Just to make sure I’m understanding this correctly, you’re claiming that the mutual information between the input and the output of a randomly initialized network is low, where we have some input distribution and treat the network weights as fixed? (You also seem to make similar claims about things inside the network, but I’ll just focus on input-output mutual information)
I think we can construct toy examples where that’s false. E.g. use a feedforward MLP with any bijective activation function and where input, output, and all hidden layers have the same dimensionality (so the linear transforms are all described by random square matrices). Since a random square matrix will be invertible with probability one, this entire network is invertible at random initialization, so the mutual information between input and output is maximal (the entropy of the input).
These are unrealistic assumptions (though I think the argument should still work as long as the hidden layers aren’t lower-dimensional than the input). In practice, the hidden dimensionality will often be lower than that of the input of course, but then it seems to me like that’s the key, not the random initialization. (Mutual information would still be maximal for the architecture, I think). Maybe using ReLUs instead of bijective activations messes all of this up? Would be really weird though if ReLUs vs Tanh were the key as to whether network internals mirror the external abstractions.
My take on what’s going on here is that at random initialization, the neural network doesn’t pass around information in an easily usable way. I’m just arguing that mutual information doesn’t really capture this and we need some other formalization (maybe along the lines of this: https://arxiv.org/abs/2002.10689 ). I don’t have a strong opinion how much that changes the picture, but I’m at least hesitant to trust arguments based on mutual information if we ultimately want some other information measure we haven’t defined yet.

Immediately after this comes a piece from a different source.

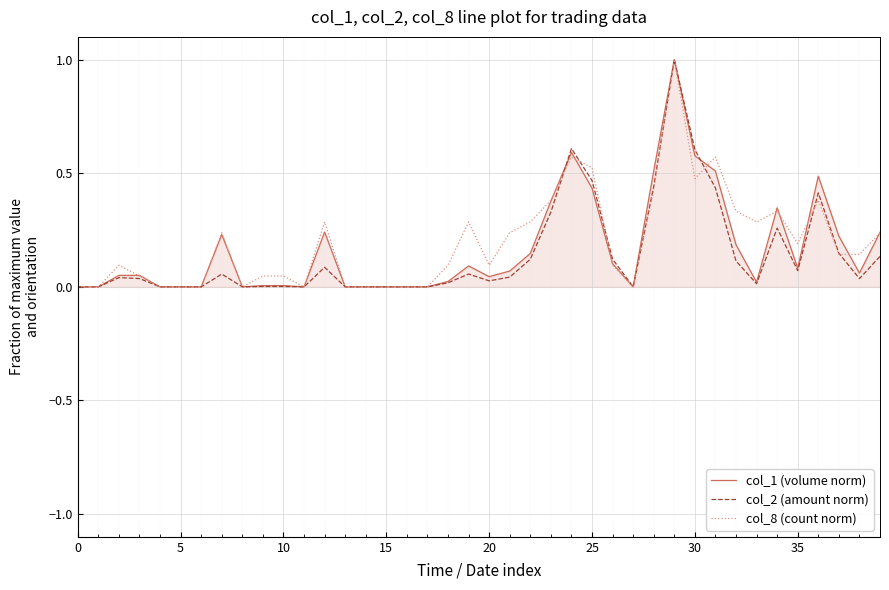

What is the sum of all col_2 (amount norm) values?

5.7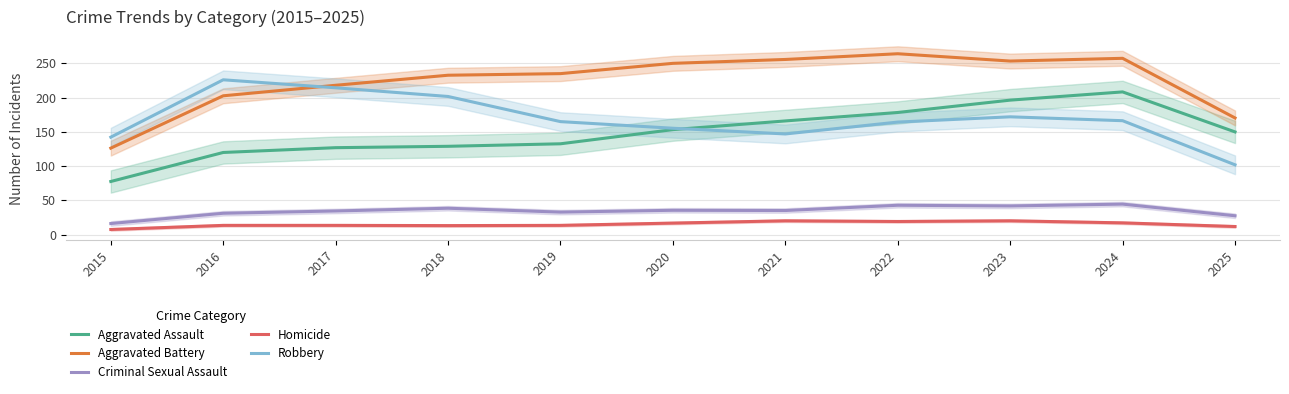

What is the spread (max minus min) of values at 2016?

212.3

My take on what’s going on here is that at random initialization, the neural network doesn’t pass around information in an easily usable way. I’m just arguing that mutual information doesn’t really capture this and we need some other formalization
Yup, I think that’s probably basically correct for neural nets, at least viewing them in the simplest way. I do think there are clever ways of modeling nets which would probably make mutual information a viable modeling choice—in particular, treat the weights as unknown, so we’re talking about mutual information not conditional on the weights. But that approach isn’t obviously computationally tractable, so probably something else would be more useful.
Just to make sure I’m understanding this correctly, you’re claiming that the mutual information between the input and the output of a randomly initialized network is low, where we have some input distribution and treat the network weights as fixed? (You also seem to make similar claims about things inside the network, but I’ll just focus on input-output mutual information)
I think we can construct toy examples where that’s false. E.g. use a feedforward MLP with any bijective activation function and where input, output, and all hidden layers have the same dimensionality (so the linear transforms are all described by random square matrices). Since a random square matrix will be invertible with probability one, this entire network is invertible at random initialization, so the mutual information between input and output is maximal (the entropy of the input).
These are unrealistic assumptions (though I think the argument should still work as long as the hidden layers aren’t lower-dimensional than the input). In practice, the hidden dimensionality will often be lower than that of the input of course, but then it seems to me like that’s the key, not the random initialization. (Mutual information would still be maximal for the architecture, I think). Maybe using ReLUs instead of bijective activations messes all of this up? Would be really weird though if ReLUs vs Tanh were the key as to whether network internals mirror the external abstractions.
My take on what’s going on here is that at random initialization, the neural network doesn’t pass around information in an easily usable way. I’m just arguing that mutual information doesn’t really capture this and we need some other formalization (maybe along the lines of this: https://arxiv.org/abs/2002.10689 ). I don’t have a strong opinion how much that changes the picture, but I’m at least hesitant to trust arguments based on mutual information if we ultimately want some other information measure we haven’t defined yet.
Yup, I think that’s probably basically correct for neural nets, at least viewing them in the simplest way. I do think there are clever ways of modeling nets which would probably make mutual information a viable modeling choice—in particular, treat the weights as unknown, so we’re talking about mutual information not conditional on the weights. But that approach isn’t obviously computationally tractable, so probably something else would be more useful.